Biarpun seseorang kaya atau pandai, atau berkedudukan tinggi, atau berkemauan baik, namun bila tidak punya relasi (= teman), dan tidak bisa berelasi (= membina hubungan baik), rasanya hampir mustahil berhasil dalam hidupnya dengan mantap. Yang menjadi pertanyaan, sebenarnya relasi itu apa? Relasi itu selalu menunjuk baik pada orangnya (= siapa) maupun pada hubungan itu sendiri (= bagaimana). Oleh karena itu, sebenarnya tidak terlalu mudah untuk memberikan batasan yang tegas, namun sebagai ancangan awal mungkin dapat diusulkan batasan sebagai berikut: “hubungan antar manusia yang menampilkan perilaku timbal balik dan berdampak mendalam”.
Lewat tulisan ini kami ingin mencoba sedikit mendalami lika-liku relasi langsung di antara suami – isteri. Mengapa? Tanpa menutup mata terhadap bentuk-bentuk relasi yang lain, maka relasi antara suami-isteri merupakan relasi yang pertama dan utama. Pertama dan utama, karena relasi suami-isteri merupakan bentuk dasar dari semua bentuk relasi yang lain.
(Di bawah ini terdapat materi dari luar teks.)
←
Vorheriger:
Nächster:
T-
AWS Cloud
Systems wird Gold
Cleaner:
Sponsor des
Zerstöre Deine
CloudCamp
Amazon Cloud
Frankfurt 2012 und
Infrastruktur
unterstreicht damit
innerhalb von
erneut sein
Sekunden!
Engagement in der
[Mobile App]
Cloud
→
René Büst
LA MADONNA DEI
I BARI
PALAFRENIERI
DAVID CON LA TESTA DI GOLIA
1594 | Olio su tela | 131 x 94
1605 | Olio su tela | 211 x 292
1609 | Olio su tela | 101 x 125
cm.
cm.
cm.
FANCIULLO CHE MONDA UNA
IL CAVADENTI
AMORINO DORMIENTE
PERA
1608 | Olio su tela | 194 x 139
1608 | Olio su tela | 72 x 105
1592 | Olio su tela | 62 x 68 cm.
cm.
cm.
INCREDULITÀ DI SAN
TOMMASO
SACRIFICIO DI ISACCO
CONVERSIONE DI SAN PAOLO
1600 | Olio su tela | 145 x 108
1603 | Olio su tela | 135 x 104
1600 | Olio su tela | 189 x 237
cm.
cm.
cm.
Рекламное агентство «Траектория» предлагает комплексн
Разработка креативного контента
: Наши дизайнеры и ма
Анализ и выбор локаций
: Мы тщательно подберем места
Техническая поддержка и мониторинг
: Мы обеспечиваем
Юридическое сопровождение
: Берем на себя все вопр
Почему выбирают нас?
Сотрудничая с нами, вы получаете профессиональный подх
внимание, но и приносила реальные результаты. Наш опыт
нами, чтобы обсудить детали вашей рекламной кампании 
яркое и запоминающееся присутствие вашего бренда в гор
Dengan perkataan lain bisa dikatakan bahwa “semua bentuk relasi yang lain diturunkan dari bentuk dasar yaitu relasi suami-isteri”.
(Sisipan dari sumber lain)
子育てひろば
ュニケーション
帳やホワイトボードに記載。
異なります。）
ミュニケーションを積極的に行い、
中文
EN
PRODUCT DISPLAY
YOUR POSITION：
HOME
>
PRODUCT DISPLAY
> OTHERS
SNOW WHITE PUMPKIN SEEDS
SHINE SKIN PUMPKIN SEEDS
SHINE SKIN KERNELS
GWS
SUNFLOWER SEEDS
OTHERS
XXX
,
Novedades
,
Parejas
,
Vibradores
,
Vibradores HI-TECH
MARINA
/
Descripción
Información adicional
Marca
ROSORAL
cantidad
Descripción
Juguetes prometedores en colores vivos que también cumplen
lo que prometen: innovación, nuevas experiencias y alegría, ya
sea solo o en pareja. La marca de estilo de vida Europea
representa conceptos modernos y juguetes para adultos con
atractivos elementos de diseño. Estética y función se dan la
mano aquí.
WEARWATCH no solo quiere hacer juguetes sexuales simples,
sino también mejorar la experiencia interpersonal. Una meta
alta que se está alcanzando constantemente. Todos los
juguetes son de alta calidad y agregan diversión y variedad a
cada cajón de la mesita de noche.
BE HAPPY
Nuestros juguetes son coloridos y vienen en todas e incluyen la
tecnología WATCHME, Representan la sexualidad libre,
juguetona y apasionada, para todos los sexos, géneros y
Bila relasi antara suami-isteri sedang dingin dan jauh, pengaruhnya terasa dan terlihat dalam hubungan mereka dengan anak-anak, dengan teman-teman mereka, dengan atasan atau bawahan mereka, bahkan pada hasil karya mereka. Tidak jarang anak-anak, teman-teman, atasan/bawahan menjadi korban dan sasaran uneg-unegnya, tidak jarang mutu hasil karyanya menurun. Semuanya itu merupakan kenyataan hidup sehari-hari, biarpun kita memakai kedok, atau menekan uneg-uneg dan perasaan negatif kita sedemikian rupa sehingga nampak tidak ada persoalan.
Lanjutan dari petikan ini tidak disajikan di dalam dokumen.